あとは、世界の(地理的な)名所と呼ばれる場所を見せてみるのも良いでしょう。私が実践してきた中では、ヴィクトリアの滝(アフリカ、ジンバブエ/ザンビア)はとくに反響が大きかったですね。まさに大地の裂け目という感じで、生徒も驚いたようです。「大地溝帯」という用語をただ覚えるのとは、まったく違った体験をしてもらうことができました。
それから、より踏み込んだ実践がしたいのであれば、「ひなたGIS」などを活用するのもおすすめです。ひなたGISは地理情報+統計データを表示できるツールで、左右で違ったマップを表示させることもできます。
これを利用して、左画面に衛星写真(航空写真)、右画面にハザードマップを表示させれば、「どういう地形で災害が起きやすいのか」を検討しやすい。学校のまわりや、自分の家の周辺をテーマにすれば、よいフックになるでしょう。
いずれにせよ、大事なのは「教師がすべて教えなければ」という思い込みをなくすことです。
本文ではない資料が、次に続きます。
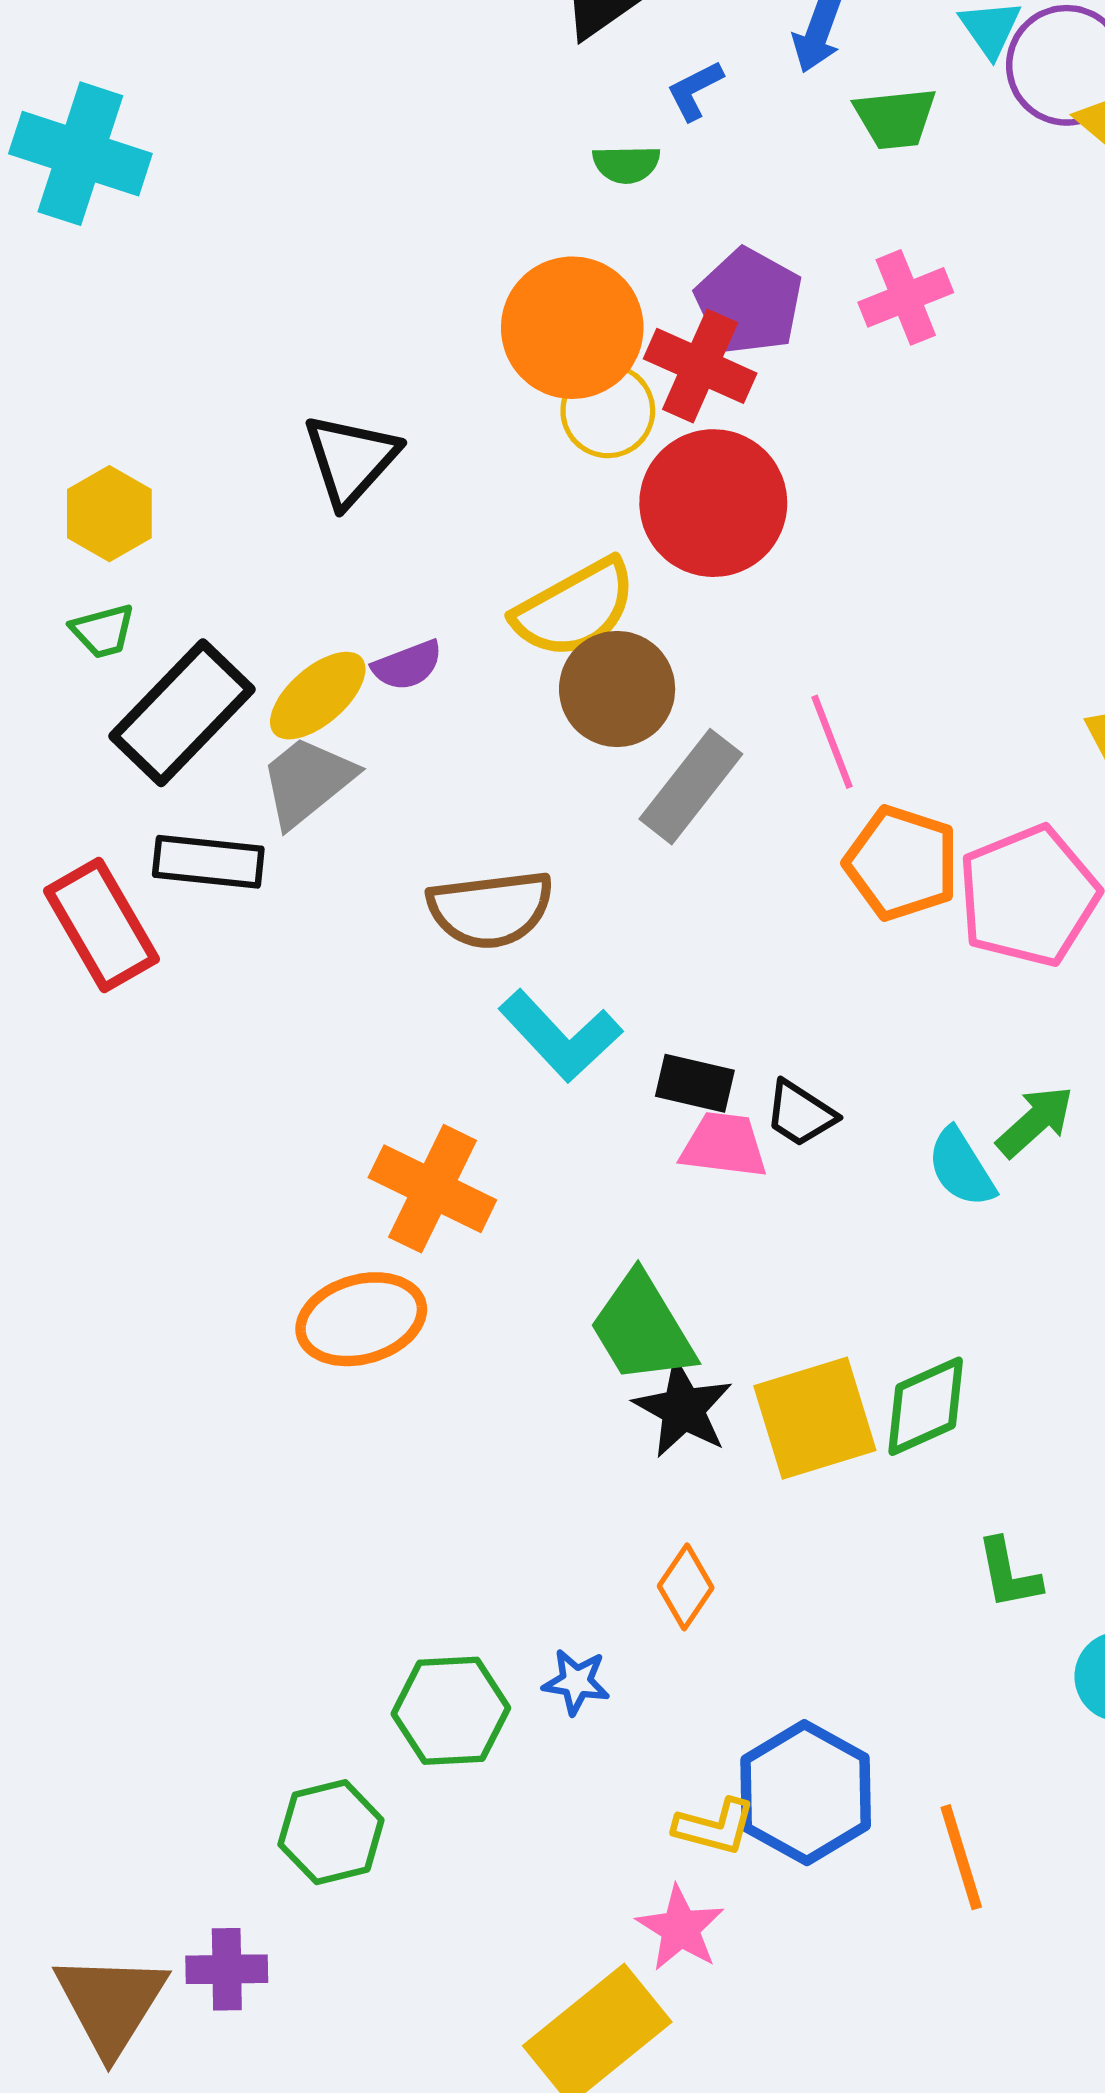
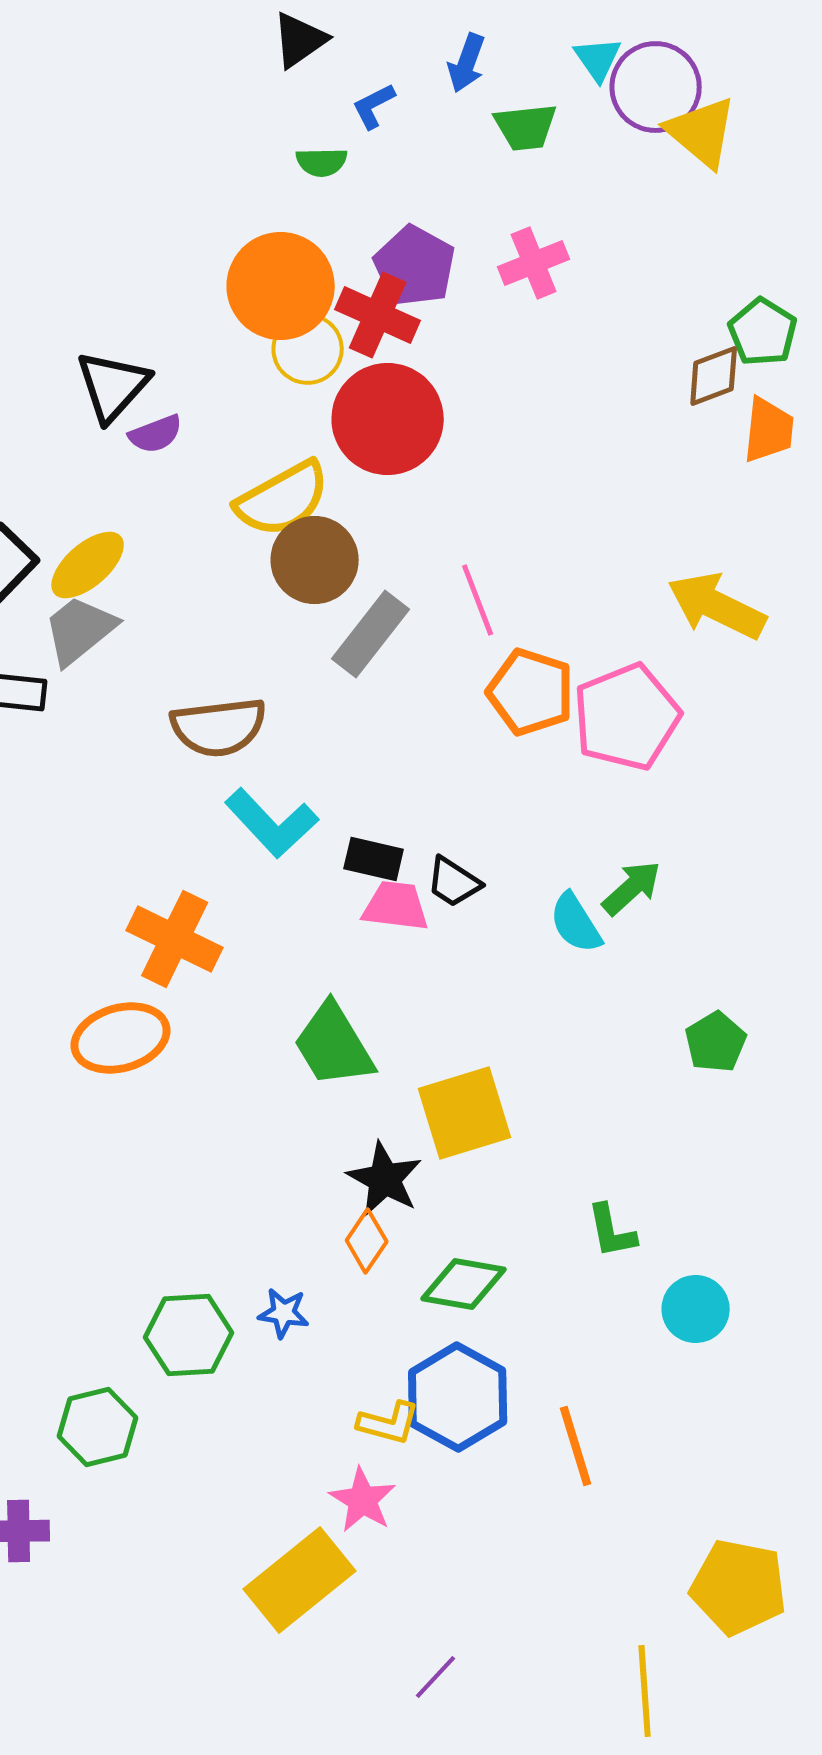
purple semicircle: (407, 665) -> (156, 434), moved
green diamond: (926, 1406) -> (464, 1284), moved, turned 34
black star: (683, 1409) -> (385, 1179), moved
今の子はツールの扱いが上手ですから、おそらくGISの扱いにしても、生徒達のほうが覚えが早い(笑)。それを気に病むのではなく、「どんな風になっている?」「面白いものが見つかったら教えて」と声をかけながら、一緒に学んでいけばいいんです。そうやって知見をシェアする学び方こそが、新学習指導要領のめざす新たな学びではないかと思います。
GISなら生徒の「楽しい!」を引き出せる。まずは興味を持たせよう
——さまざまな形で地理教育に貢献されている『地理おた部』さまが、今後の地理教育に期待することはありますか。
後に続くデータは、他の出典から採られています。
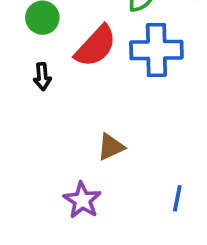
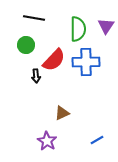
black arrow: (42, 77) -> (36, 76), moved
blue line: (177, 198) -> (97, 140), turned 48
個人的に、地理は教科横断型の学習がしやすい教科であると考えています。たとえば、国語と関連させて、「この作品が作られた場所を見てみよう」と呼びかけてみるのも面白いですし、情報Ⅰと関連させて、「GISデータを活用するプログラムを書いてみよう」なんて取り組みをするのも面白いはず。もちろん、総合的な学習の時間に取り入れるのも良いですね。「なぜこの地域は〇〇なのだろう?」のように、自ら課題を見つけ、仮説を立て、検証していくプロセスを楽しめると思いますので、ぜひ前向きに取り組んでいただければと思います。
それから、GISの活用は今の子どもの特性とも親和性が高いように思います。よく言われることですが、今の子はズバッと本題が来るようなコンテンツを好む傾向がある。楽曲にしても、イントロが長い曲はあまり受けない、とかね。それへの賛否は置いておいて、学校の授業においても、GISなどを活用してすばやく「今」を見ていくやり方は時流に合っているのではと。長文を読ませて、「じっくり考えなさい」と指導するだけでは、なかなか関心を引きづらいのも事実かなと思うんです。
実は、『地理おた部』のコンテンツはこうした“今どきの子”を念頭に置き、「教科書とエンタメマンガの隙間を埋めたい」と思って作っているところがあります。ただ読ませるだけ、覚えさせるだけでは生徒の興味・関心を引きづらい。それならば、GISのような子ども達がパッと見で「面白い!」と感じるコンテンツを使ってみたらいい。もちろん、『地理おた部』のコンテンツを使っていただいてもOKです。新しいツールや素材も上手に取り入れていただくことで、「地理の勉強なんて楽しくない」と感じる生徒が一人でも減ってくれたらと願っています。